For flies where the epoxy is used to effect the profile it all depends on how the fly looks when the epoxy is applied. Patterns that are meant to be spread out in the water, representing a baitfish with maximum volume, need to look that way when the epoxy is applied. When tying streamers that need to be more streamlined and slim it is important to pull the fibers of the fly back creating the desired shape. I generally use a hair clip to hold the fibers down as I apply the epoxy. When the epoxy dries the profile will stay slim because the dried epoxy keeps the hair, fur, and other materials laid back.
Tons of streamer patterns require the head to be coated in epoxy. The problem often times faced when applying the needed epoxy to just the head is that it is hard to have a clean line where the epoxy starts and stops. To achieve this I often times cut small cardboard templates that I fit over the fly head and adjust to the proper, desired position.

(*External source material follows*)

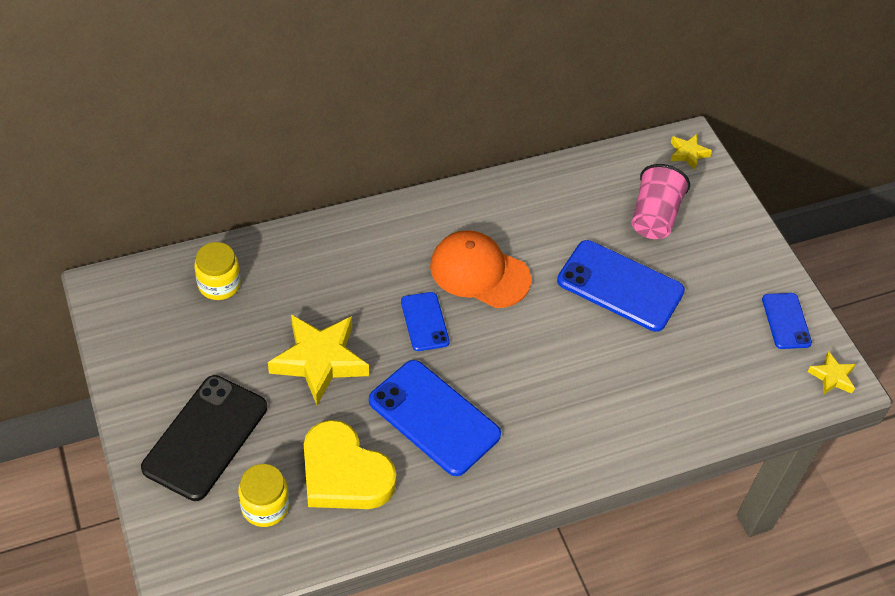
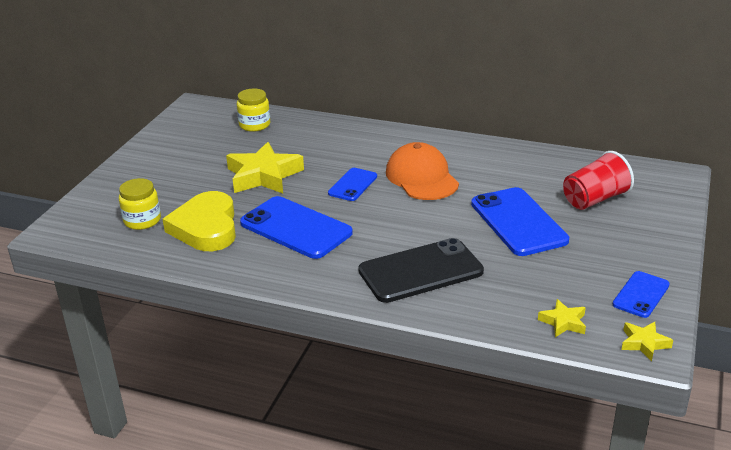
camera: 45 degrees right, 20 degrees down
(205, 437) = (155, 179): black phone -> black phone (420, 271)
(434, 418) = (296, 228): blue phone -> blue phone turned 45 degrees counterclockwise
(654, 217) = (594, 199): pink cup -> red cup
(688, 154) = (668, 179): yellow star -> yellow star (563, 322)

This rig gives me a visual and physical line to where the epoxy should stop. Using this method you can make very uniform flies that look the same and more importantly fish the same.

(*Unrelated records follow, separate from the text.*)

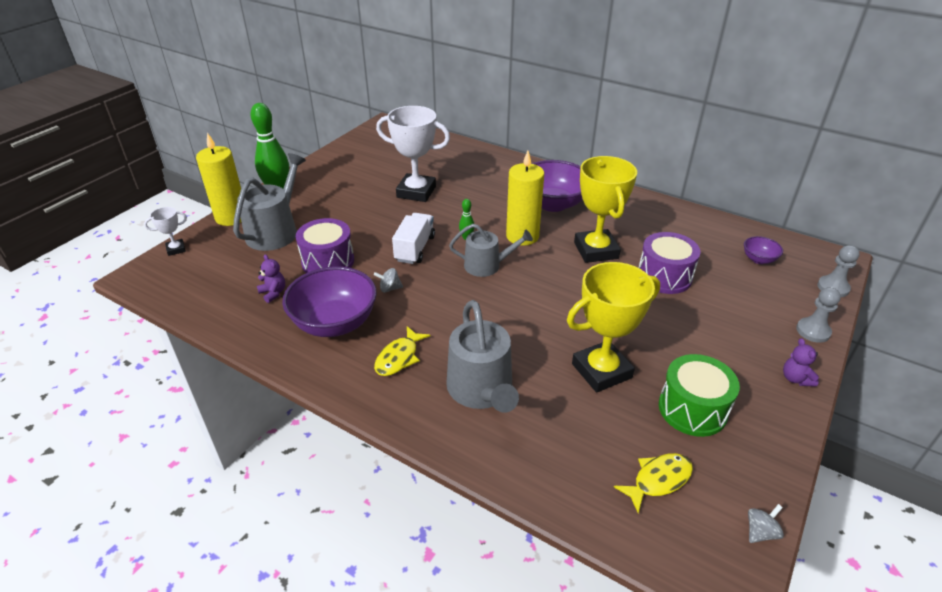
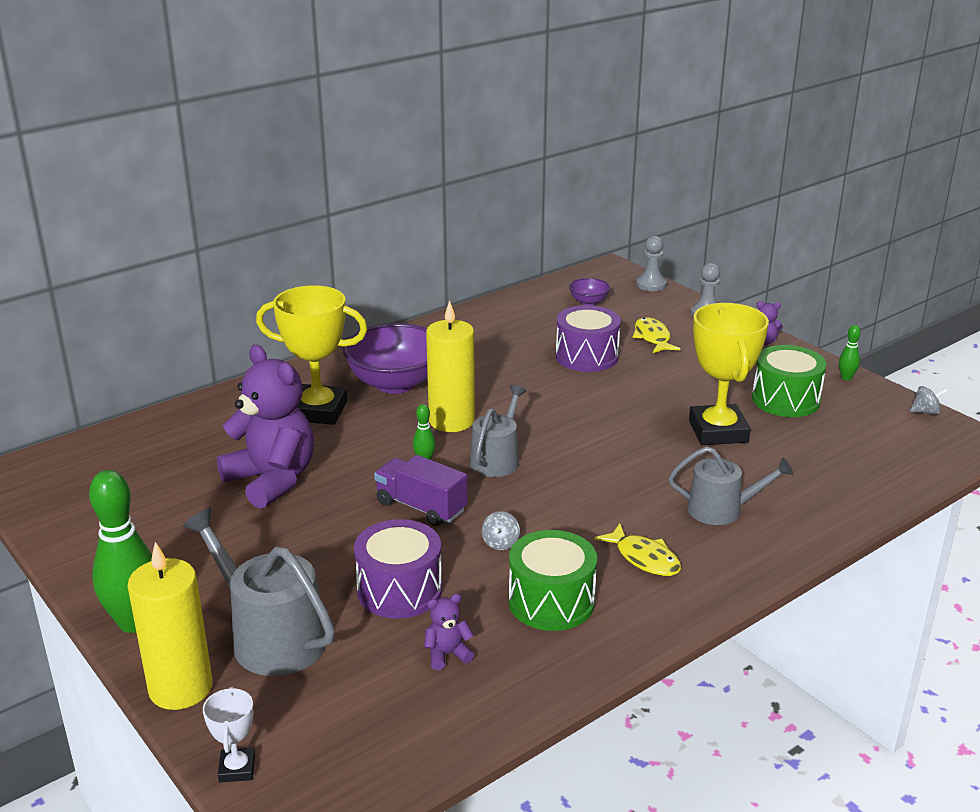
camera: 70 degrees left, 10 degrees down
(335, 323) = (551, 602): purple bowl -> green drum
(415, 249) = (421, 507): white truck -> purple truck
(416, 192) = (272, 480): white trophy -> purple teddy bear
(482, 390) = (721, 510): grey watering can -> grey watering can, size x0.66
(596, 250) = (515, 381): yellow trophy -> yellow trophy (318, 411)
(658, 480) = (865, 441): yellow fish -> yellow fish (652, 338)
(760, 532) = (925, 412): grey spinning top -> grey spinning top turned 105 degrees clockwise
(778, 453) = (846, 377): none -> green bowling pin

When using epoxy on small jobs like adding eyes, glueing popper heads down, or just adding weight to a nymph there is one important rule I always use. It goes back to your days in elementary school when you didn’t want to use too much glue. You can always add more epoxy to something but it’s a hassle and can ruin a fly (specifically a nymph) if you add too much. Excess epoxy tends to just get smeared around, gluing down parts off the fly you don’t want glued down. Just a dab is usually enough
If you plan on cranking out large numbers of flies that require epoxy I would first suggest tying all the flies to the point at which you must add the epoxy. It is also good practice to not waste too much epoxy, I usually whip up a batch of epoxy and do as many flies with it as I can before it becomes too tacky. From that point on I use that first group of flies as a template for how much epoxy to stir up per group of flies I make. This is particularly useful when preparing a large box of spoon flies.

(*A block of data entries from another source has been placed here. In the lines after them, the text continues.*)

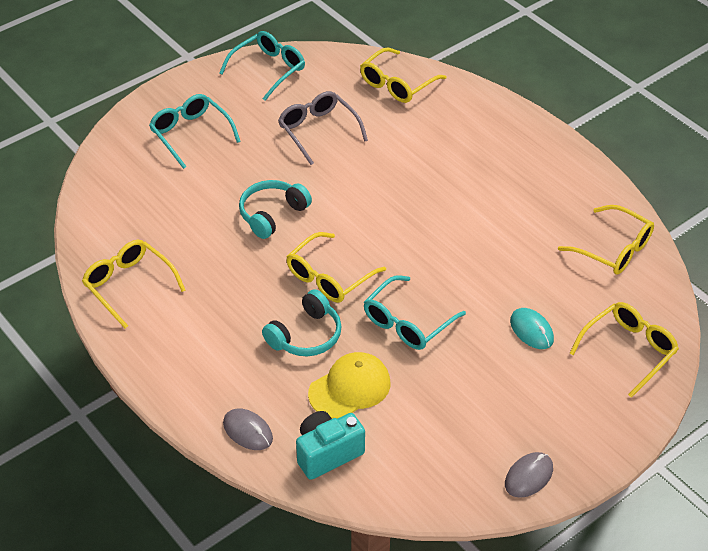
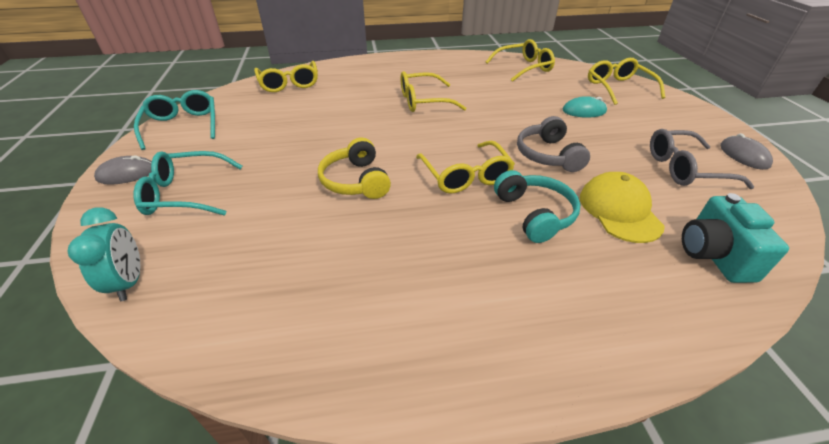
camera: 60 degrees left, 5 degrees down
(104, 168) = (129, 282): none -> turquoise clock
(129, 285) = (354, 337): yellow glasses -> yellow glasses (423, 101)
(247, 431) = (671, 309): grey mouse -> grey mouse (127, 174)
(272, 214) = (356, 181): turquoise headphones -> yellow headphones
(318, 131) = (288, 126): grey glasses -> grey glasses (685, 169)
(407, 322) = (548, 155): turquoise glasses -> grey headphones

When you’ve finished applying the epoxy you must dry it of course, well that’s easier said than done. You can’t just sit it off to the side and let it dry like you would with any other fly you tie. If epoxy is left tilted to one side or the other for an extended period of time it will drip that direction and dry that direction too. This can drastically change the appearance of a fly as well as the action in the water. Lop-sided flies will tend to move through the water more one dimensionally, what I mean by that is they only move one direction when stripped, instead of the multiple erratic directions a balanced fly can take.
To dry properly I highly recommend a drying wheel. These great devices keep your flies moving in a circle keeping your epoxy even, much like a rotating drying rack used to build rods. You can buy them commercially, made for fly tying, or you can build one yourself using an electric motor and a handful of household items. But either way it’s a must have if you plan on epoxy use as you advance your fly tying ability. If you’re just whipping out a handful of one kind of pattern then you can get around the need for a drying wheel. To do this simply place each fly with the head up vertically in a close pin or chip clip. The epoxy may drip some in this setup but it will mostly drip back down the fly instead of to one side or the other. This keeps the fly balanced and you won’t have to invest in a wheel.
Even with the introduction of the amazing clear cure goo products that are so widely used in the market I still believe that epoxy has it’s spot firmly set in the fly tying world. Though it seems difficult and a pain to use it gets relatively easy with some practice and extended use. It adds another dimension to fly tying and fly fishing alike.